Community Corner

Should You Knowingly Move Next To Top Tourist Spot, Then Want It Shut Down?

SF to close "Crookedest Street in World" to vehicle traffic on busiest tourist weekends after residents complain about congestion and safety.

The famous crooked section of Lombard Street in San Francisco will be closed to most vehicle traffic for four of the busiest tourist weekends this summer as part of a pilot program designed to reduce congestion in the area. 

The San Francisco Municipal Transportation Agency board of directors unanimously approved the pilot program at its meeting Tuesday afternoon. 

The program will close eastbound Lombard between Larkin and Leavenworth streets between noon and 6 p.m. on four summer weekends: June 21-22, 28-29, July 4-6 and 12-13. 

The plan grew from complaints by neighbors in the area that tourist congestion has increased in recent years leading to residents having difficulties getting in and out of their houses, particularly along the single-lane, winding stretch of Lombard between Hyde and Leavenworth streets. 

Backups of cars queuing up to enter the crooked street are stretching all the way to Van Ness Avenue, disrupting San Francisco Municipal Railway and cable car service, city traffic engineer Ricardo Olea said at Tuesday's SFMTA meeting.

He said that foot and vehicle traffic from tourists has been increasing over time, and despite the addition of new traffic control officers in the area, the problems have persisted. 

Tourists often stand in the middle of the street to take photographs because the best pictures came from the street while other tourists stop while driving down the crooked street and get out of their cars for a photo opportunity, Olea said.

The numerous cars and pedestrians create not just a congestion issue, but a safety issue as well, Olea said. 

"The residents are not anti-tourist as has been portrayed sometimes," he said, pointing out that it is neighbors who maintain the streetside decorative flowers.

Several residents spoke during Tuesday's public comment period, saying that the high density of tourists in the area also causes deterioration of municipal infrastructure and even that the tourists themselves can create a danger through a "mob mentality." 

Richard Juster, who said he has lived at 2304 Leavenworth St. for the last 30 years, said that while the proposed pilot addresses some of the auto traffic, he said that more and more pedestrians have been crowding intersections there and that should be addressed as well. 

"It's a mess right now and has become qualitatively worse in the last two to three years," Juster said. 

He said that tour buses have been letting 20-50 tourists off at a time on Columbus Street who then walk up to Lombard Street and that the crowds are there on weekends and weekdays all year, not just in the summer season.

James Hickman of the Lombard Hill Improvement Association said that the issues are about safety because the tourists can be aggressive and have threatened him and his wife. 

"What you essentially have here is thousands of cars a day directed onto a tiny one lane, one block, difficult to pass street that is only designed for a few cars at a time," he said. "It's like selling 100,000 tickets to a Giants game that can only hold 38,000 people." 

Taxi driver Tariq Mehmood said that the problems were overstated and closing the street to traffic is not a safety issue, but an issue with a few neighbors getting annoyed because they chose to live at a tourist destination. 

He said when he drops people off at Lombard Street, no matter their age, "they are behaving like 10-year-old kids.
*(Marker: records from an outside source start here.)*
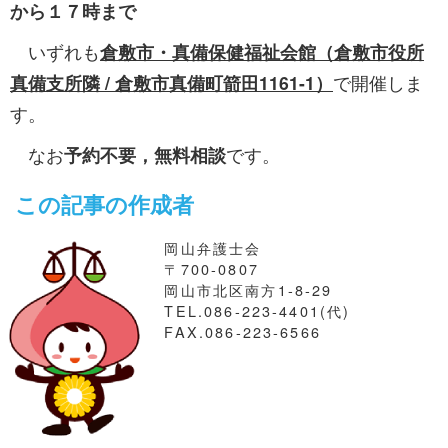
から１７時まで
いずれも
倉敷市・真備保健福祉会館（倉敷市役所
真備支所隣 / 倉敷市真備町箭田1161-1）
で開催しま
す。
なお
予約不要，無料相談
です。
この記事の作成者
岡山弁護士会
〒700-0807
岡山市北区南方1-8-29
TEL.086-223-4401(代)
FAX.086-223-6566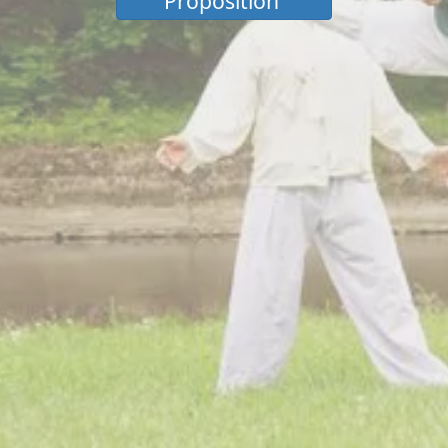
Proposition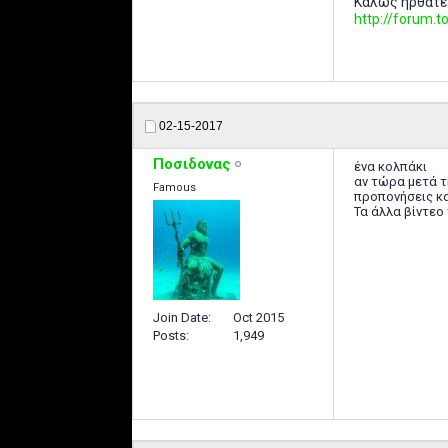
Καλώς ήρθατε
http://forum
02-15-2017
Ποσιδονας
ένα κολπάκι
αν τώρα μετά τη
Famous
προπονήσεις κα
Τα άλλα βίντεο
Join Date
Oct 2015
Posts
1,949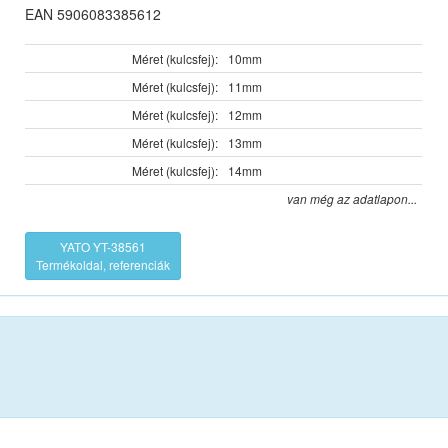
EAN 5906083385612
Méret (kulcsfej):
10mm
Méret (kulcsfej):
11mm
Méret (kulcsfej):
12mm
Méret (kulcsfej):
13mm
Méret (kulcsfej):
14mm
van még az adatlapon...
YATO YT-38561
Termékoldal, referenciák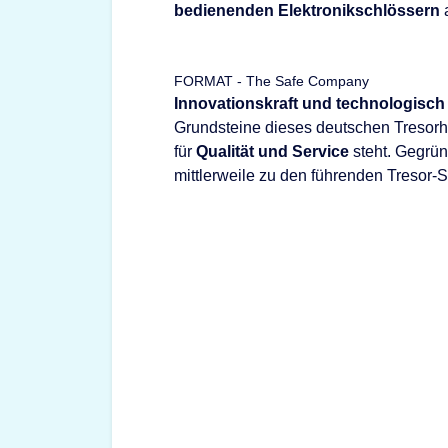
bedienenden Elektronikschlössern
a
FORMAT - The Safe Company
Innovationskraft und technologisch
Grundsteine dieses deutschen Tresorhe
für
Qualität und Service
steht. Gegrü
mittlerweile zu den führenden Tresor-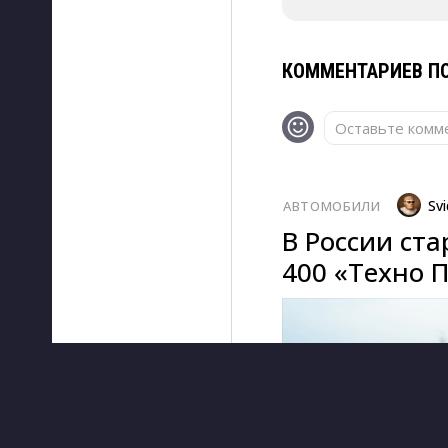
КОММЕНТАРИЕВ ПО
Оставьте комме
Svi
АВТОМОБИЛИ
В России ст
400 «Техно 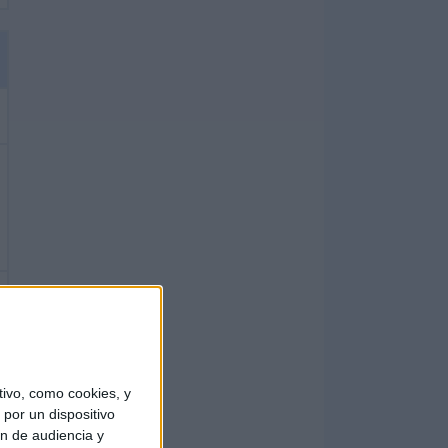
ivo, como cookies, y
por un dispositivo
ón de audiencia y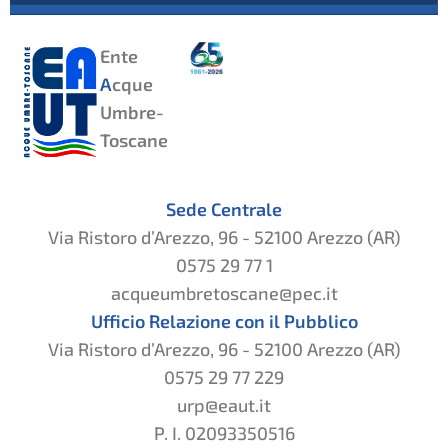
Ente
A
cque
Umbre-
Toscane
Sede Centrale
Via Ristoro d’Arezzo, 96 - 52100 Arezzo (AR)
0575 29 77 1
acqueumbretoscane@pec.it
Ufficio Relazione con il Pubblico
Via Ristoro d’Arezzo, 96 - 52100 Arezzo (AR)
0575 29 77 229
urp@eaut.it
P. I. 02093350516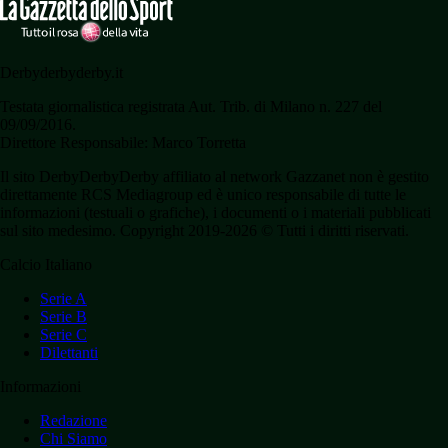
Derbyderbyderby.it
Testata giornalistica registrata Aut. Trib. di Milano n. 227 del
09/09/2016.
Direttore Responsabile: Marco Torretta
Il sito DerbyDerbyDerby affiliato al network Gazzanet non è gestito
direttamente RCS Mediagroup ed è unico responsabile di tutte le
informazioni (testuali o grafiche), i documenti o i materiali pubblicati
sul sito medesimo. Copyright 2019-2026 © Tutti i diritti riservati.
Calcio Italiano
Serie A
Serie B
Serie C
Dilettanti
Informazioni
Redazione
Chi Siamo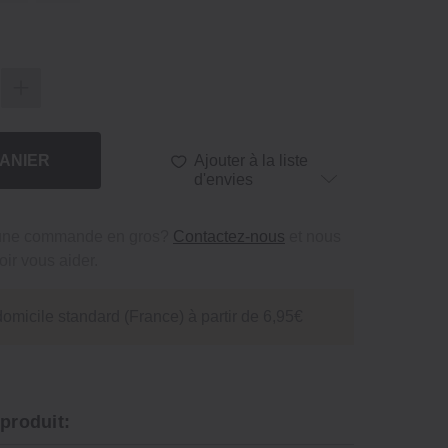
ANIER
Ajouter à la liste
d'envies
 une commande en gros?
Contactez-nous
et nous
ir vous aider.
domicile standard (France) à partir de 6,95€
 produit: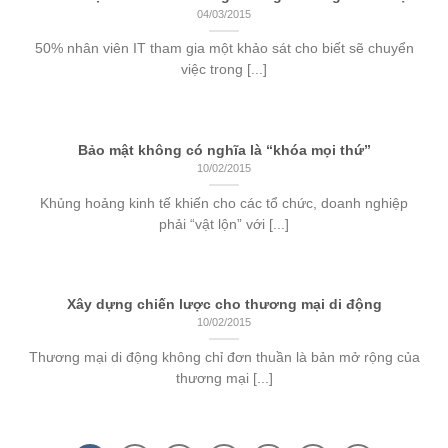
04/03/2015
50% nhân viên IT tham gia một khảo sát cho biết sẽ chuyển
việc trong [...]
Bảo mật không có nghĩa là “khóa mọi thứ”
10/02/2015
Khủng hoảng kinh tế khiến cho các tổ chức, doanh nghiệp
phải “vật lộn” với [...]
Xây dựng chiến lược cho thương mại di động
10/02/2015
Thương mại di động không chỉ đơn thuần là bản mở rộng của
thương mại [...]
Their faces light up when they see the crooked street." 

By closing access to a popular tourist destination, he said it sends the wrong message
 to the millions of tourists from all over the world who visit the city: "Don't come to San Francisco; we are closing!" 

The board of directors agreed to start the pilot program with a unanimous vote, but said that it would be closely monitored in case it impacts traffic in other areas or sees pedestrians spilling into the streets along the crooked area of Lombard Street. 

Residents who live on the crooked street will be able to access the street by vehicle in order to reach their homes, and the directors instructed their staff to look into the feasibility of allowing taxis to use the street so that people physically unable to climb the steep hill because of disabilities would have another option. 

Olea said that a system would have to be devised for traffic officers to check if people entering the street lived there and it wasn't clear at this point what that would look like. 

The request for the pilot program came from Supervisor Mark Farrell's office, who represents the area. 

"Whether or not this is the answer, we don't know, but we think something needs to be done," Farrell legislative aid Catherine Stefani said at Tuesday's meeting. "We want it to be a safe tourist attraction."